Because of the increased availability of analytics, insurance will take more of a “predict and prevent” approach rather than “detect and repair,” as was done previously. Analytics could completely change how we engage with clients, create products, and do business in general.
Self-driving cars could reduce car accidents, IoT devices could help prevent in-home flooding, and healthcare analytics could improve health outcomes and save lives. At the same time, cars will still break down, forest fires will still happen, and tornados will still devastate some homes and commercial properties, so we know some business will continue as usual.
However, the emergence of AI will absolutely cause some major changes, including new product lines, new ways of doing analytics, and new ways of communicating.
#3 Developing a Comprehensive Data Strategy
Data is the new oil… or black gold… so keep mining. Data is invaluable for insurers, and the volume and quality of data determine how we identify, quantify, place, and manage risk. Since AI technology does best with an abundance of data, insurers must have a strategy in place for organizing internal data and securing external data.
External data is always more challenging to access and compile so that it is as complete as possible. Obtaining external data may require the direct acquisition of data assets, licensing data sources, using data APIs, and forming partnerships with data brokers. The external data can then be added to internal data to get a good idea of risk.
#4 Creating an Infrastructure That Balancing Human Talent & AI
To win with AI in the insurance industry, it’s critical to create a company infrastructure that makes the best use of human talent and combines it with AI’s data-sourcing and automation capabilities. The human talent must also be open to working with AI and have a good understanding of how it works.
Insurance companies will need to assemble a team of people with a skill set that includes technological know-how, natural creativity, and an ability to adapt to changing times and technologies. This team of professionals will include data scientists and engineers, technologists, cloud computing specialists, and user experience designers.
The company may need to plan for continuing education for its people to keep up with changing technology and compete in the industry.
Machine Learning and Underwriting
Underwriting is another significant area that can utilize AI to streamline the process. By 2030, insurers may be able to reduce the underwriting process to only a few seconds due to the machine and deep learning models built into the technology. The internal and external data sets power these models, making the whole process more efficient for both insurers and policyholders.
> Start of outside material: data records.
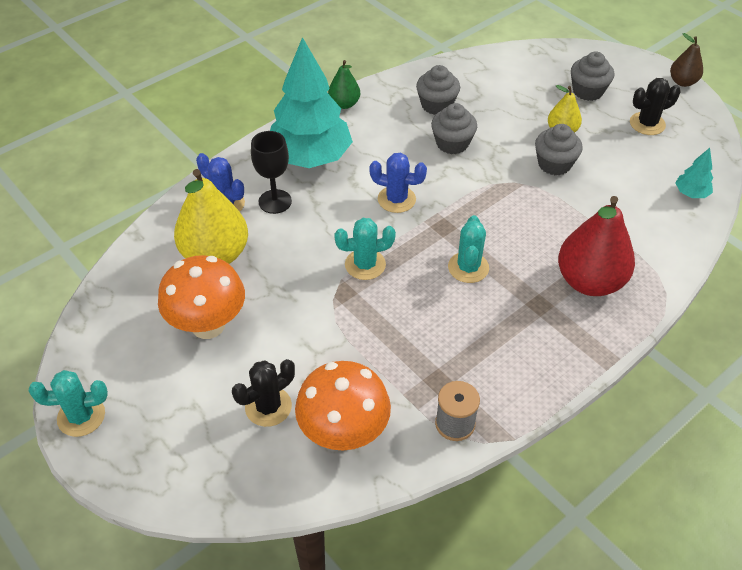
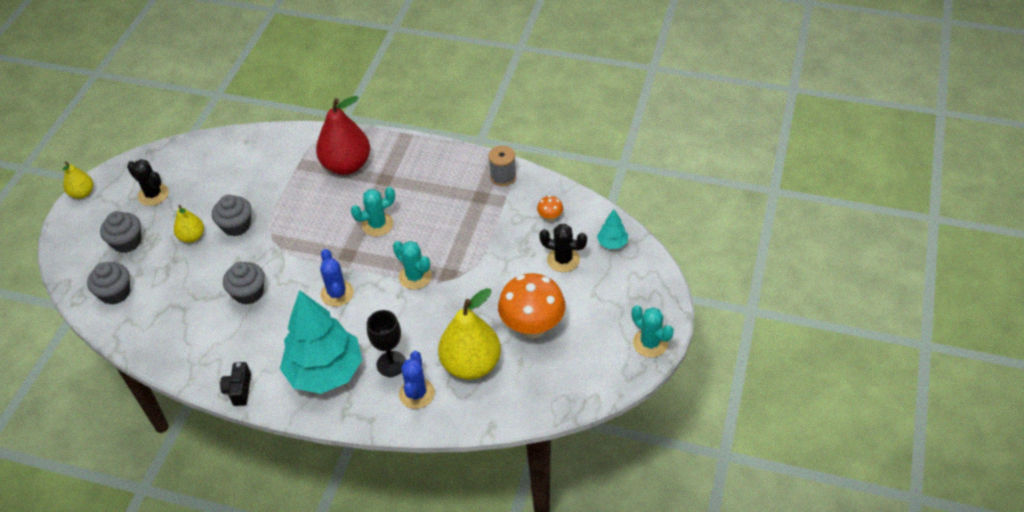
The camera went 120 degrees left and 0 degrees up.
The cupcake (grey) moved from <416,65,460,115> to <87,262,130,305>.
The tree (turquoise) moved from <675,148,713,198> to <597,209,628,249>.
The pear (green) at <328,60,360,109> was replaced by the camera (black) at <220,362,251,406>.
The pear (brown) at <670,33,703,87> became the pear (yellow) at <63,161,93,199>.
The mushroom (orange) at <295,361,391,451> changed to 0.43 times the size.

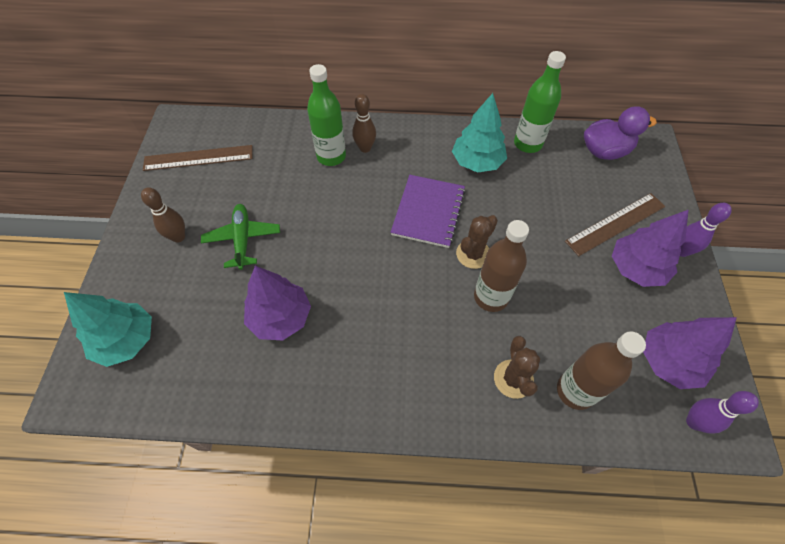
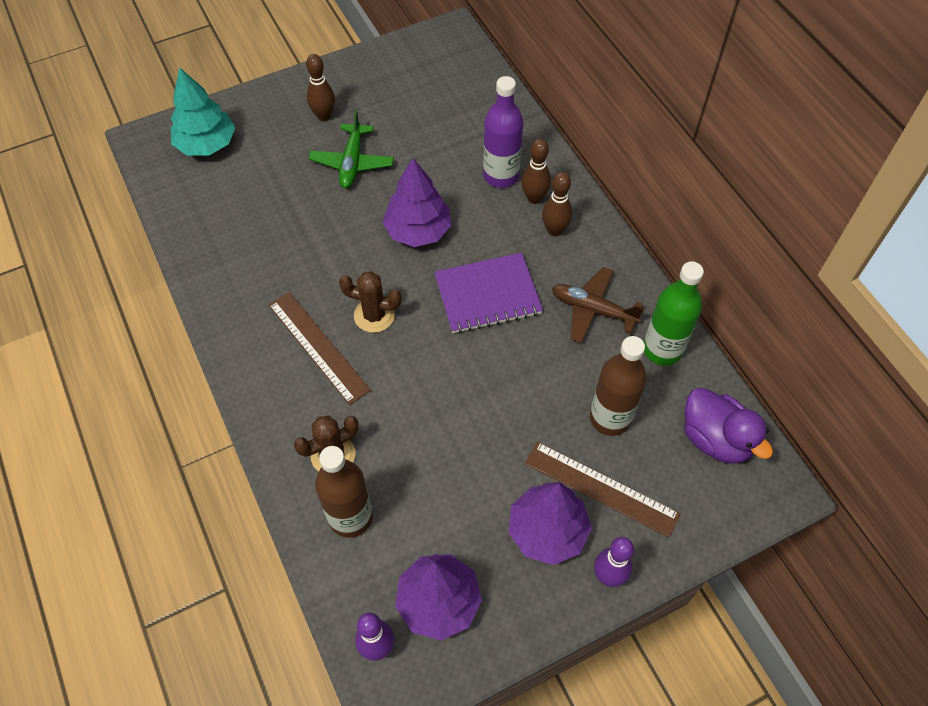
The camera went 60 degrees right and 0 degrees up.
The bowling pin (brown) at <542,172,572,236> appeared.
The ruler (brown) moved from <143,145,252,171> to <269,292,371,405>.
The tree (purple) moved from <244,266,311,340> to <383,159,451,247>.
The cactus (brown) moved from <456,215,498,269> to <339,271,402,333>.
The bottle (brown) moved from <474,220,529,312> to <590,336,647,436>.
The tree (turquoise) at <452,93,507,172> was replaced by the plane (brown) at <552,267,644,343>.
The bottle (green) at <307,64,346,166> became the bottle (purple) at <483,76,523,188>.
The plane (green) at <201,204,280,270> turned 135 degrees clockwise.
AI will ultimately shape every part of the insurance process, from claims to distribution to underwriting to pricing, but nothing can replace the human connection. Great technology still requires great people.
While technological advances over the next few years could wildly disrupt the insurance industry, having a positive growth mindset is essential. The insurance industry isn’t fixed and isn’t going to become irrelevant. Instead, there are as many opportunities in the industry as there will be changes. AI has great potential for supporting the insurance industry through automation, streamlining processes, sourcing data, predicting risk, and even automating underwriting. AI may make us more efficient and better at what we do.